YOUR OBJECTIVE: Convert every line of the material below into a JSON list of strings, one string per line, omitting blank lines.

ENTRIES SHOWN:
== Segment start ==
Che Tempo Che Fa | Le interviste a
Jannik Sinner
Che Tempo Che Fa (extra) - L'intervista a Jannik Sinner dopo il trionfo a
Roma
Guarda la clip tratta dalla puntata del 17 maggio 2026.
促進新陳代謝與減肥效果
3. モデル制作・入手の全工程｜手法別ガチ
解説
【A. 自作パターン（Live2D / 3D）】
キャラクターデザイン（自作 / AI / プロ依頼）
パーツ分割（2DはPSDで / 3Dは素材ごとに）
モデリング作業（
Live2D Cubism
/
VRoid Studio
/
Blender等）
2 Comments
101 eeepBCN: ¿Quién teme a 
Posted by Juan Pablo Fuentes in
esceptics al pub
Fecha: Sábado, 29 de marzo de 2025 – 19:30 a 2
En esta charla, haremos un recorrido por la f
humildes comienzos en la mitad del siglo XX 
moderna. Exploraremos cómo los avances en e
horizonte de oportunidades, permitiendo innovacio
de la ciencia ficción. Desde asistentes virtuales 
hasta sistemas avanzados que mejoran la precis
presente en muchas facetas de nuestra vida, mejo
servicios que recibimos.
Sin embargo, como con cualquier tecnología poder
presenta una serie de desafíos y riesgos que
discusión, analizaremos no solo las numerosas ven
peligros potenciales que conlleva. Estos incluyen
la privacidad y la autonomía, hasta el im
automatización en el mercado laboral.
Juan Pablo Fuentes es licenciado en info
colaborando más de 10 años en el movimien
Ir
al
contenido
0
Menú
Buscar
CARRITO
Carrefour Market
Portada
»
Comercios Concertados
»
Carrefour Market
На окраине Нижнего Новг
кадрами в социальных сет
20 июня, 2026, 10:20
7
== Segment end ==
RESPONSE AREA:
[
  "Che Tempo Che Fa | Le interviste a",
  "Jannik Sinner",
  "Che Tempo Che Fa (extra) - L'intervista a Jannik Sinner dopo il trionfo a",
  "Roma",
  "Guarda la clip tratta dalla puntata del 17 maggio 2026.",
  "促進新陳代謝與減肥效果",
  "3. モデル制作・入手の全工程｜手法別ガチ",
  "解説",
  "【A. 自作パターン（Live2D / 3D）】",
  "キャラクターデザイン（自作 / AI / プロ依頼）",
  "パーツ分割（2DはPSDで / 3Dは素材ごとに）",
  "モデリング作業（",
  "Live2D Cubism",
  "/",
  "VRoid Studio",
  "/",
  "Blender等）",
  "2 Comments",
  "101 eeepBCN: ¿Quién teme a ",
  "Posted by Juan Pablo Fuentes in",
  "esceptics al pub",
  "Fecha: Sábado, 29 de marzo de 2025 – 19:30 a 2",
  "En esta charla, haremos un recorrido por la f",
  "humildes comienzos en la mitad del siglo XX ",
  "moderna. Exploraremos cómo los avances en e",
  "horizonte de oportunidades, permitiendo innovacio",
  "de la ciencia ficción. Desde asistentes virtuales ",
  "hasta sistemas avanzados que mejoran la precis",
  "presente en muchas facetas de nuestra vida, mejo",
  "servicios que recibimos.",
  "Sin embargo, como con cualquier tecnología poder",
  "presenta una serie de desafíos y riesgos que",
  "discusión, analizaremos no solo las numerosas ven",
  "peligros potenciales que conlleva. Estos incluyen",
  "la privacidad y la autonomía, hasta el im",
  "automatización en el mercado laboral.",
  "Juan Pablo Fuentes es licenciado en info",
  "colaborando más de 10 años en el movimien",
  "Ir",
  "al",
  "contenido",
  "0",
  "Menú",
  "Buscar",
  "CARRITO",
  "Carrefour Market",
  "Portada",
  "»",
  "Comercios Concertados",
  "»",
  "Carrefour Market",
  "На окраине Нижнего Новг",
  "кадрами в социальных сет",
  "20 июня, 2026, 10:20",
  "7"
]